◆ **HOW TO COMPLETE THIS TASK**
Write out every line of the items below without changing a single character.

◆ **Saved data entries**
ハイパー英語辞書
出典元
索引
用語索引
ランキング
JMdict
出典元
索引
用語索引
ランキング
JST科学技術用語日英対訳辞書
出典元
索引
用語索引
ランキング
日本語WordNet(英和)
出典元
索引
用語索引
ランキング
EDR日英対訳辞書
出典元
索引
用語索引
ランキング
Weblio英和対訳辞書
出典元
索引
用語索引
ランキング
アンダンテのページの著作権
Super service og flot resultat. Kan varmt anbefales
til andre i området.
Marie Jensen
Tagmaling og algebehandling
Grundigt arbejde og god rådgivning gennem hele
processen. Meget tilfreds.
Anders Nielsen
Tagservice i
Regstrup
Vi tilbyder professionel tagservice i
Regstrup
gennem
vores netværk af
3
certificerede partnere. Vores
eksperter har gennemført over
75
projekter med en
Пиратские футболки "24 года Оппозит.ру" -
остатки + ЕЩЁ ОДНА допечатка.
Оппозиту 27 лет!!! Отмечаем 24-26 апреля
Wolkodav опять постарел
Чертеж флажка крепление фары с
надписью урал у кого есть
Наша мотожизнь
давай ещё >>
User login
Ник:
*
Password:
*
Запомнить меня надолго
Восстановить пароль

◆ **TASK RESPONSE**
ハイパー英語辞書
出典元
索引
用語索引
ランキング
JMdict
出典元
索引
用語索引
ランキング
JST科学技術用語日英対訳辞書
出典元
索引
用語索引
ランキング
日本語WordNet(英和)
出典元
索引
用語索引
ランキング
EDR日英対訳辞書
出典元
索引
用語索引
ランキング
Weblio英和対訳辞書
出典元
索引
用語索引
ランキング
アンダンテのページの著作権
Super service og flot resultat. Kan varmt anbefales
til andre i området.
Marie Jensen
Tagmaling og algebehandling
Grundigt arbejde og god rådgivning gennem hele
processen. Meget tilfreds.
Anders Nielsen
Tagservice i
Regstrup
Vi tilbyder professionel tagservice i
Regstrup
gennem
vores netværk af
3
certificerede partnere. Vores
eksperter har gennemført over
75
projekter med en
Пиратские футболки "24 года Оппозит.ру" -
остатки + ЕЩЁ ОДНА допечатка.
Оппозиту 27 лет!!! Отмечаем 24-26 апреля
Wolkodav опять постарел
Чертеж флажка крепление фары с
надписью урал у кого есть
Наша мотожизнь
давай ещё >>
User login
Ник:
*
Password:
*
Запомнить меня надолго
Восстановить пароль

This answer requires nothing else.